My intense study of the post-animalpocalypse world of Slylock Fox has been ongoing for sixteen years now, but every day we are still learning new things about how this society works. For instance, as we humans understand law and justice, Slylock is surely an agent of the government: he works directly for high regime officials, and has the authority to both investigate and prosecute crimes. Yet here we see him in the process of investigating insurance fraud, something that in our own economic system would be considered a civil matter.
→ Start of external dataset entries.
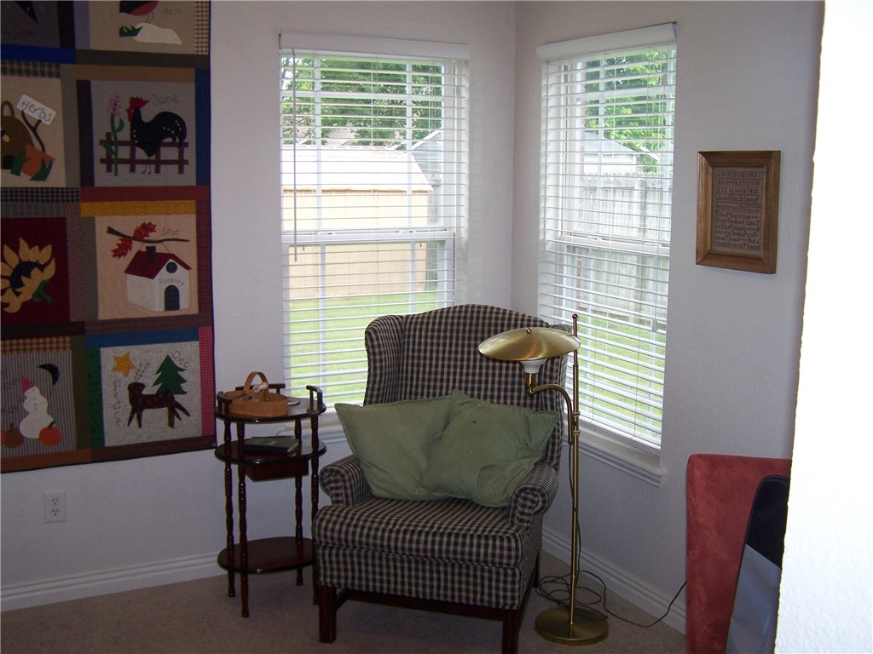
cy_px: 327
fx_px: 958
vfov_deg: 37.7
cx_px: 436
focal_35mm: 38
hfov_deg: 49.0
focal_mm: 6.3
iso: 80
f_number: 2.8
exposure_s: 1/60
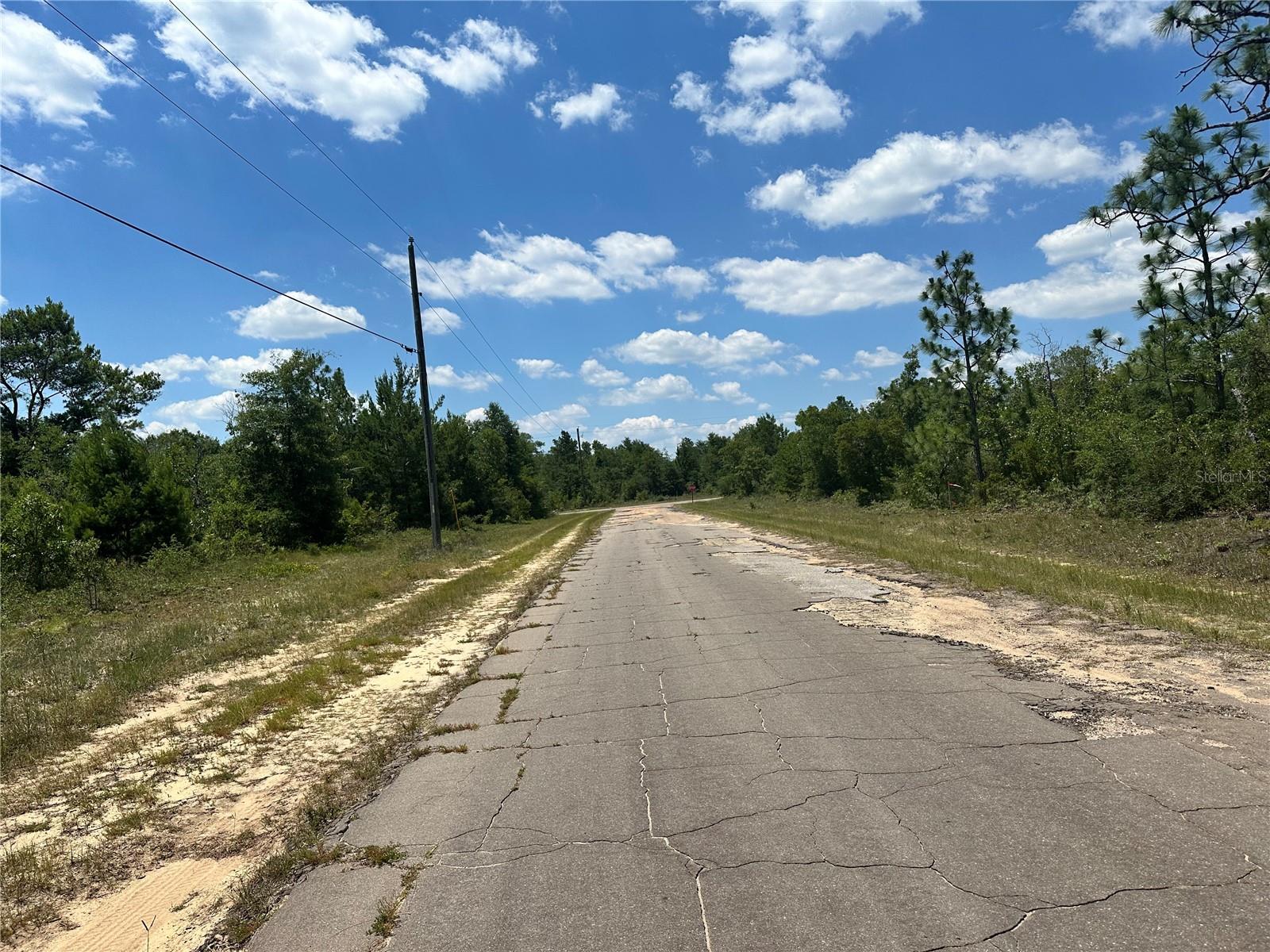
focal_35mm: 24
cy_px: 476
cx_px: 635
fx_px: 881
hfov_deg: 71.6
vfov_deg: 56.8
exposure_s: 1/7042
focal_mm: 6.86
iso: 80
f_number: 1.78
This hints that their government and law enforcement have a broader reach than ours do: maybe the regime believes they have an obligation to protect corporate bodies against harm just as they protect animal citizens against violence, or perhaps the insurance industry is itself wholly state-run rather than in the hands of private entities. These are rich avenues for study and more than justify the renewal of my academic research grant, so hopefully that check will be coming my way soon.

Barney Google and Snuffy Smith, 5/16/22

Sometimes, when you’re the producer of a media product that’s been running literally since the Wilson Administration and whose whole main shtick is a fairly problematic series of running jokes at the expense of some of America’s most economically desperate citizens, you need to spend a week or so getting new readers up to speed on your characters and letting them know why they should care about them. For instance, did you know that Snuffy Smith refuses to help around the house, and is also deeply in debt? Tune in this week for eight more endearing (?) facts about this dwarfish, potato-nosed rascal!

Pluggers, 5/16/22

Pluggers cannot bat away the constant, intrusive thoughts about death, because they’re aging and physically declining and will themselves be dead soon. That’s it! That’s the whole joke!